(Stored records)
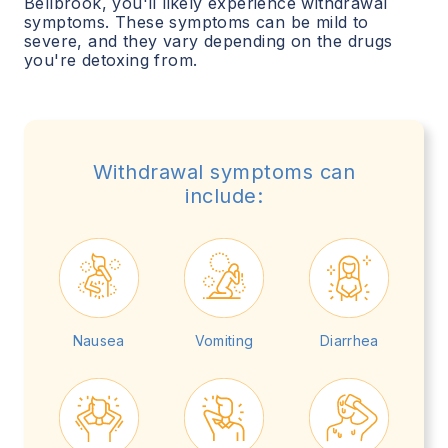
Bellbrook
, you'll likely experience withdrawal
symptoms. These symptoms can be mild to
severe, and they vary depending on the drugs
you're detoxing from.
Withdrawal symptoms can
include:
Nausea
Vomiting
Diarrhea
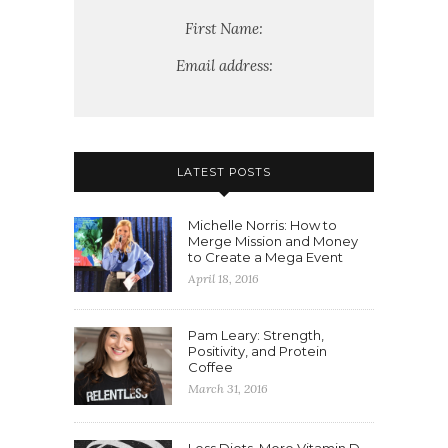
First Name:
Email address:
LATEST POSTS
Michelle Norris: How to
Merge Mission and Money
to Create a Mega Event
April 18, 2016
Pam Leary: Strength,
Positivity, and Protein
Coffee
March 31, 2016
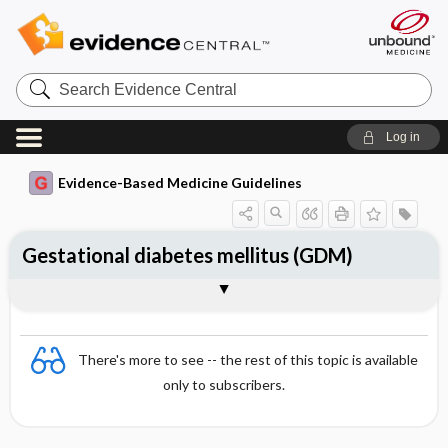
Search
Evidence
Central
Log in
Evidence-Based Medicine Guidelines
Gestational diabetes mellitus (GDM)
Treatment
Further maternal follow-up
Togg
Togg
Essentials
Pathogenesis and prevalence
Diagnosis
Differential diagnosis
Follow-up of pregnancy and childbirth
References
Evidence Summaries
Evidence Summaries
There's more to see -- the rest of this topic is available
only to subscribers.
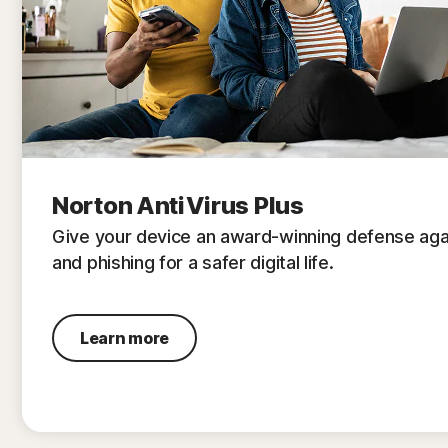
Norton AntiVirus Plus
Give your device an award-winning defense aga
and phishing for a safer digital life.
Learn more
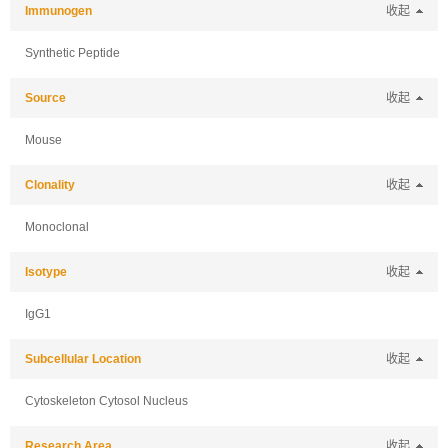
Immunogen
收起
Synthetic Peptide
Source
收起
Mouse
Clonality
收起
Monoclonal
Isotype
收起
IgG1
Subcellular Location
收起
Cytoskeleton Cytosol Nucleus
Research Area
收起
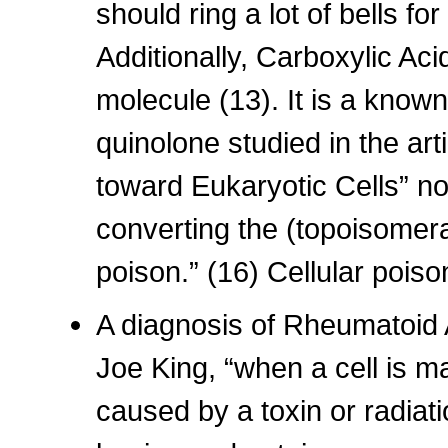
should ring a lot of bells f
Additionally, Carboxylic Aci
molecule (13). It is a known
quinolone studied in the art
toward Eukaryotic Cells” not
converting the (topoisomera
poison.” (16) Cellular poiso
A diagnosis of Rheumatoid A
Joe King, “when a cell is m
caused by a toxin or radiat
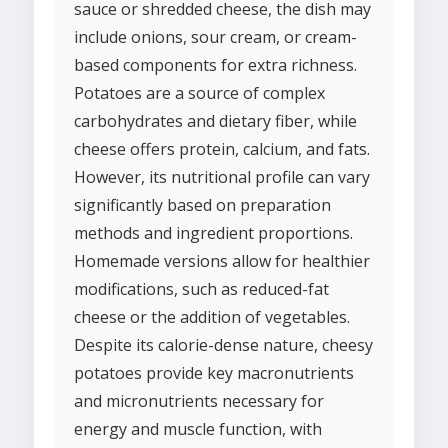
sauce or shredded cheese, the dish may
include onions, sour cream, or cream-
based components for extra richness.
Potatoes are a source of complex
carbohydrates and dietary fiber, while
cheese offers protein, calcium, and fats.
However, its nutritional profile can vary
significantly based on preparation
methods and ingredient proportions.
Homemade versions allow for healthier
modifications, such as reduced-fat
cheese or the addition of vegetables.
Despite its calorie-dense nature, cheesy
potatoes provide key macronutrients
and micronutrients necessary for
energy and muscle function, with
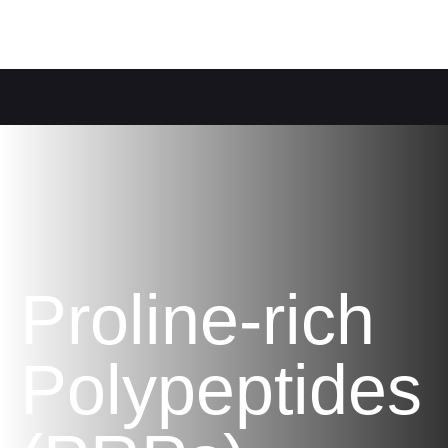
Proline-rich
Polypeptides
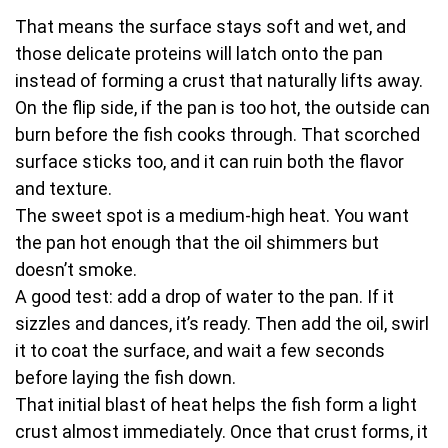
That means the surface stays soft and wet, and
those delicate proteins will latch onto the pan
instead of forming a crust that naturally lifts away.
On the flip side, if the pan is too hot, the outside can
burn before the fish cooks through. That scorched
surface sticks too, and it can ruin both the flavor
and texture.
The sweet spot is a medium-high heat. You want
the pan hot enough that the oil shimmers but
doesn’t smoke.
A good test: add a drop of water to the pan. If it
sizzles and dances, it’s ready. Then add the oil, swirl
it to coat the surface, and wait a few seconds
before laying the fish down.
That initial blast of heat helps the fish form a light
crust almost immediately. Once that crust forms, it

What the task asks: Scan the records above and report every line with the string "symptoms".

Answer to this problem:
symptoms. These symptoms can be mild to
Withdrawal symptoms can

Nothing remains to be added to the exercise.